Imagine all of the wasted resources required for unnecessary compliance, know all of your customers, and report meaningless statistics on money laundering compliance, licensing, regulation, and bureaucratic negotiation and lobbying.
Imagine how much more effective we could all be and how many resources we could save and use for productive means without these arbitrary regulations.
To add insult to injury, you should think about how much data protection endangers this entire “service” on the part of all “customers” involved.
It’s crazy.
Payments and financial privacy don’t get better under the existing system, they just get worse. Savings will not be protected under the existing regime, they will only worsen. The taxes that the growing public sector has asked and extorted from you will not fall.
they will only rise.
All of this is why the need for Bitcoin as the foundation for a new currency and payments network will increase, as will the size of its circularity. There is no alternative.
It is driven as much by the demise of the existing fiat system as it is by the zero-to-one evolution of money that Bitcoin represents.
It’s also worth noting that zero-to-one transformations are not always seen as “improvements” in the beginning, especially when it comes to networks. They are fundamentally different and require input and energy from the participant, similar to the activation energy in a chemical reaction.
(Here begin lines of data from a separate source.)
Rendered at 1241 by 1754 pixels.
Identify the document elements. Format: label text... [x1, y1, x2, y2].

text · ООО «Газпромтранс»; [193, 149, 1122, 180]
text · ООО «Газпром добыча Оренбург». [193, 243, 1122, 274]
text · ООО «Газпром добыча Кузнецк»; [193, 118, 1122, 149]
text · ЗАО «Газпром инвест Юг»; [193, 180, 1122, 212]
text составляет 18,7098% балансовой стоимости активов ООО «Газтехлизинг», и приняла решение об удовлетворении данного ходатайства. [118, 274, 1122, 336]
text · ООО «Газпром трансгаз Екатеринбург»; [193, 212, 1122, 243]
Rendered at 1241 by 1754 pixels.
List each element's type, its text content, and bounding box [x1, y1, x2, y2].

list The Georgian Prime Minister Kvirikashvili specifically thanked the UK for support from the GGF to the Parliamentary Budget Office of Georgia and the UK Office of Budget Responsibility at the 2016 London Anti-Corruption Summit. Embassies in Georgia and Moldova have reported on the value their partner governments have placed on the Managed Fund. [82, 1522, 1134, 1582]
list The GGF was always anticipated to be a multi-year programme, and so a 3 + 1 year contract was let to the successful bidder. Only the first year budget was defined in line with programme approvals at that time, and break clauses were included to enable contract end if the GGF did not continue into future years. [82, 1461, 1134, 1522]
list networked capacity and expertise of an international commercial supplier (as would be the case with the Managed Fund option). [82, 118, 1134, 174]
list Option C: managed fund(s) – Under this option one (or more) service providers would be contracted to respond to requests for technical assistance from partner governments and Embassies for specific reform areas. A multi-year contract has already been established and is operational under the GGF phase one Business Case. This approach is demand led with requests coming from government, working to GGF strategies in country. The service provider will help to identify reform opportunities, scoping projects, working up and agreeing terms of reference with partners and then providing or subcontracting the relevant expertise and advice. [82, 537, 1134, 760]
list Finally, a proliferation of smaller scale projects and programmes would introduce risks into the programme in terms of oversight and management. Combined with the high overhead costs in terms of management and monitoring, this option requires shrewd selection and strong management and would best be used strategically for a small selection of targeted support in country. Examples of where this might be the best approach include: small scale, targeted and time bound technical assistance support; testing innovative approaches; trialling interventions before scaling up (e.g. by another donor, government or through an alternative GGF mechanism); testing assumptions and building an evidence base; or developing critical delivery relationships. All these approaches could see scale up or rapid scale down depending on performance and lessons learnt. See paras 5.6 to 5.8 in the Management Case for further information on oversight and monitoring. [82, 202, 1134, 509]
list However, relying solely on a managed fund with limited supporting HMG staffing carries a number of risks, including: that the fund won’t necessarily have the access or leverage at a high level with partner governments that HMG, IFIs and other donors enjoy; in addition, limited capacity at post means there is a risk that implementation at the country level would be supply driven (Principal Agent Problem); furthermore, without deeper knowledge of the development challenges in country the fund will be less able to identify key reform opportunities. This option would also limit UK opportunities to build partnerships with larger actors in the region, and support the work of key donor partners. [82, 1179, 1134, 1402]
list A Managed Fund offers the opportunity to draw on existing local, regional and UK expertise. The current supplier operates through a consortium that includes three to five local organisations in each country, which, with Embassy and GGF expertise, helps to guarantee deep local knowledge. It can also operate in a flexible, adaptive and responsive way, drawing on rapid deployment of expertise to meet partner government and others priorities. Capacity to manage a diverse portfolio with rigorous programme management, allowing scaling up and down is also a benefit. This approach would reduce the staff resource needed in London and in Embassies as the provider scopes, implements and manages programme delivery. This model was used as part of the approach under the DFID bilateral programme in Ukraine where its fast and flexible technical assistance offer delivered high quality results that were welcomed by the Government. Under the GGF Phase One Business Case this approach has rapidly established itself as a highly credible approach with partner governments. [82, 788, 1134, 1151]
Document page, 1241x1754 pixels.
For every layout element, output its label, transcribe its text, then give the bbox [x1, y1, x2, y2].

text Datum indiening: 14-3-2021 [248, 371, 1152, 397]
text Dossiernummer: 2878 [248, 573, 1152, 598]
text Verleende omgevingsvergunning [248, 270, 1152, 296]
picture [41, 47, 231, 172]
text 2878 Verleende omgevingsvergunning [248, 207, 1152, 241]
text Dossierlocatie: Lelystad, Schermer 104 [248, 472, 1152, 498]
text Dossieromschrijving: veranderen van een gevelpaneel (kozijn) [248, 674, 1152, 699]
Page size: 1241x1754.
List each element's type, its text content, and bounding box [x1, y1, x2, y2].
But when new “catalysts” emerge and various participants feel “energized” enough to change (as the need arises), the movement cascades, attaining both mass and size, and we look back and wonder how we could ever be without they lived.
And that’s how it should be with Bitcoin in decades.
Future generations, free to trade globally, instantly, and safely with money that is always available and incorruptible, will look back on this period of Fiat history and wonder how some could ever have been stupid enough to find this Kelton- To believe economics, in the 2 + 2 = 435, would take time.